Partager l'article ! Saint-Denis : Abel Tissot incarne "Monsieur Sfartz" dans un court-métrage de cinéma: Personnes âg ...
www.philippevallin.com Projets culturels & chroniques musicales
Personnes âgées
Un film pour se retrouver
Mardi 28 juin, le restaurant de la résidence Croizat s'est transformé en salle de projection. Les personnes âgées attendaient d'y découvrir Monsieur Sfartz, le court-métrage auquel elles ont participé.
En attendant les derniers réglages de son, Abel Tissot, personnage principal du film et habitant de la résidence Basilique, amuse la galerie. «Si monsieur Sfartz fait tout le
temps la gueule, moi pas : ce soir, c'est la fiesta !». Malgré la joyeuse indiscipline de la vingtaine de personnes âgées présentes, les lumières se tamisent et le film démarre. L'émotion
est palpable. «Ils y mettent leur vécu et on sent bien que ça fait appel à des choses enfouies et très intimes chez eux, assure Brigitte Sztulcman, la réalisatrice.
C'est ce qui me fait dire que le film fonctionne. Je voulais faire un film sur le troisième âge et créer un événement autour, comme un atelier cinéma où ils passent de leur réalité
quotidienne à la réalité cinématographique.» Simple film universitaire au départ, Monsieur Sfartz est peu à peu devenu un véritable projet collectif.
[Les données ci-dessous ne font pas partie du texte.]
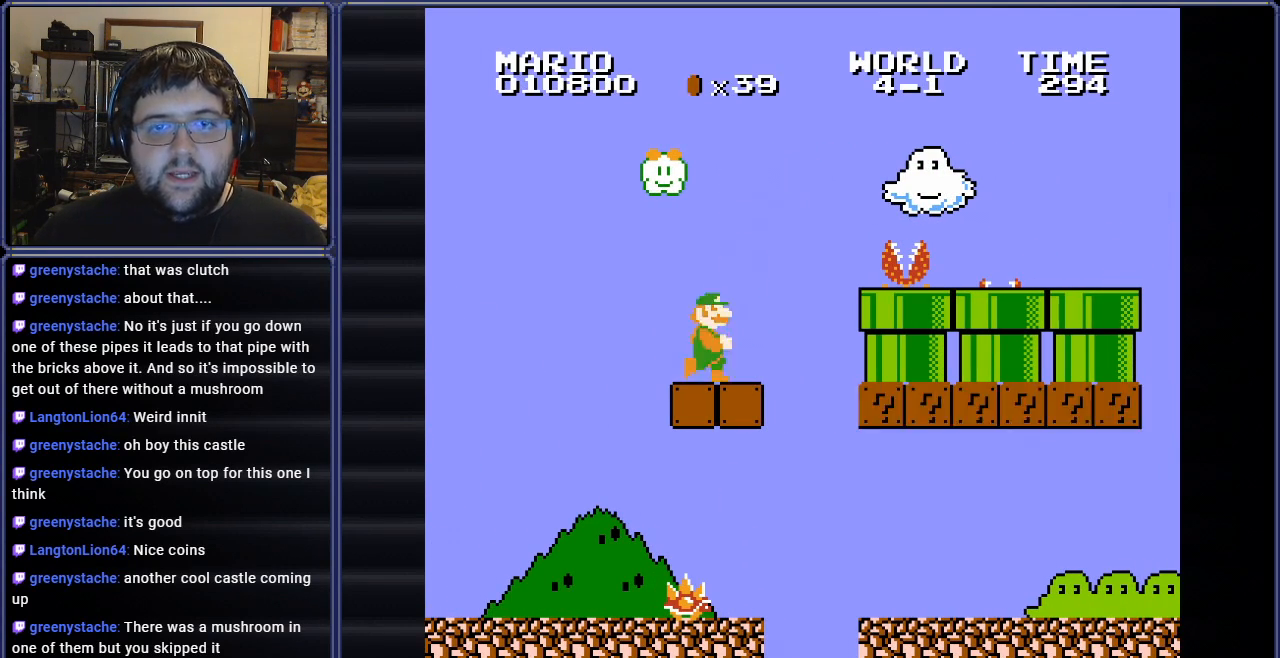
{"buttons": ["A", "B", "DPAD_UP", "DPAD_LEFT"], "events": [[50, "DPAD_UP", "up"], [67, "A", "down"], [67, "DPAD_UP", "down"], [167, "DPAD_UP", "up"], [234, "DPAD_UP", "down"], [250, "DPAD_UP", "up"], [300, "DPAD_UP", "down"], [334, "DPAD_UP", "up"], [400, "DPAD_UP", "down"]]}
«Le tournage a duré quelques mois et c'était vraiment agréable. J'ai été heureux de le faire», témoigne Abel Tissot. «C'était intéressant de faire traiter par les personnes âgées
l'histoire de ce monsieur Sfartz qui a du mal à s'intégrer dans un établissement», explique à son tour Philippe Vallin, coordinateur du service animation et vie sociale de
la Direction municipale des retraités. Ce film sera présenté lors de la Semaine nationale des retraités, du 17 au 23 octobre. À Saint-Denis, cette Semaine bleue sera l'occasion de faire un
«focus sur les projets des retraités, poursuit-il. Nous allons rendre leur vie visible à travers de multiples rencontres, et valoriser des projets. Il y a des spectacles, une journée
forum pour se renseigner sur toutes les composantes de la vie des personnes âgées, les loisirs, les droits... C'est véritablement mettre en valeur les personnes retraitées dans leur ville».
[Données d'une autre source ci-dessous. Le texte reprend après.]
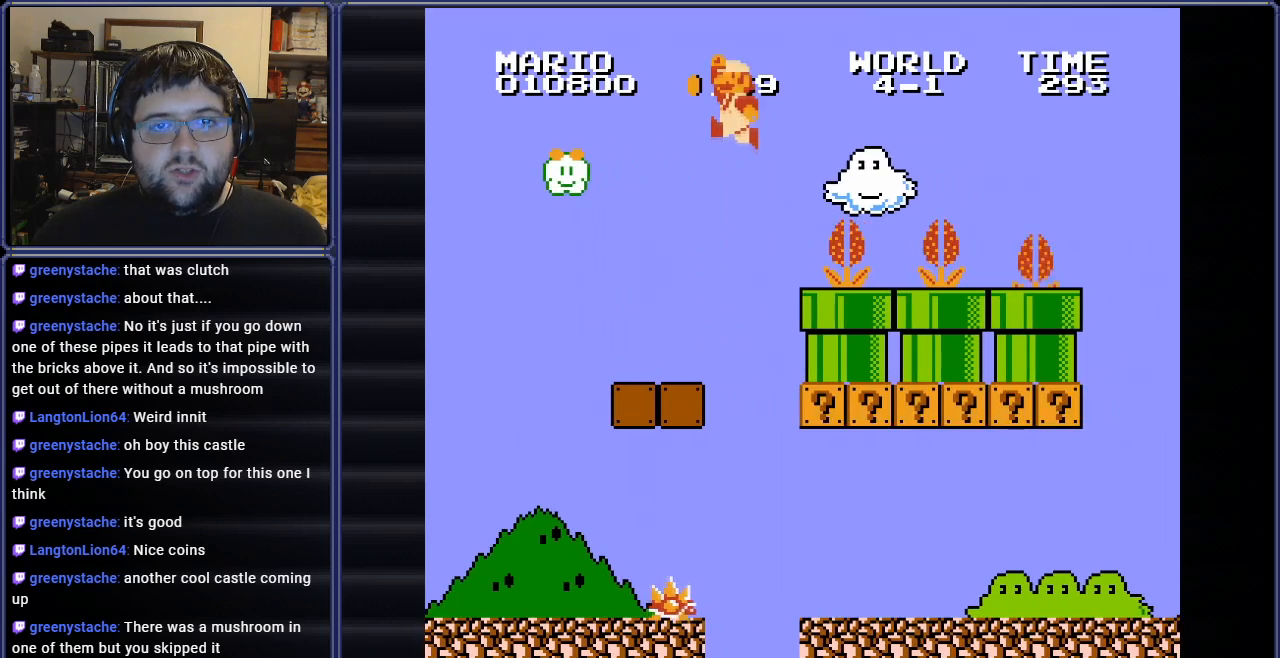
{"buttons": ["DPAD_RIGHT"], "events": [[166, "A", "up"], [216, "B", "up"], [216, "DPAD_LEFT", "up"], [233, "DPAD_UP", "up"], [300, "A", "down"], [300, "B", "down"], [400, "DPAD_RIGHT", "down"], [467, "A", "up"], [467, "B", "up"]]}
Le programme complet de la Semaine bleue est disponible dans les services municipaux ouverts au public et sur le site internet de la ville : www.ville-saint-denis.fr
Article extrait de "Saint-Denis : le magazine" (N°1 - automne 2011)
Edition : Direction de la communication de la ville de Saint-Denis
ABEL
Abel Tissot, 85 ans, personnage principal du film de Brigitte Sztulcman, habite la résidence Basilique. Il interprête le rôle-titre de Monsieur Sfartz, Deux projections sont déjà
programmées. Abel estime que «si cela permet aux gens de Saint-Denis de voir comment vivent les personnes âgées dons une résidence, le côté positif comme les difficultés, c'est
gagné.»
PROJECTION MONSIEUR SFARTZ
- Lundi 17 octobre à 15h à la résidence Croizat
10 avenue Romain Rolland.
- Vendredi 21 octobre à 14h30 au cinéma l'Écran
14 passage de l'Aqueduc.
Entrée libre
*
Projection/restitution et tournage de "Monsieur Sfartz" à la résidence Ambroise Croizat, Saint-Denis (93)
Portrait d'Abel Tissot
"Mémoire Plaine"
Il est étonnant, Abel. Le verbe haut, l’œil clair et vif, le pas
alerte, la silhouette fine et l’enthousiasme d’un jeune homme ne disent pas ses 83 printemps. Sa vie est une histoire, belle, qui s’enlace avec la grande, belle aussi, parfois dure. Tout commence
à la Plaine, où est né son père, en 1889. «Mon grand-père, maréchal-ferrant dans le Jura, était venu travailler au Gaz du Landy.» Abel Tissot commence à raconter.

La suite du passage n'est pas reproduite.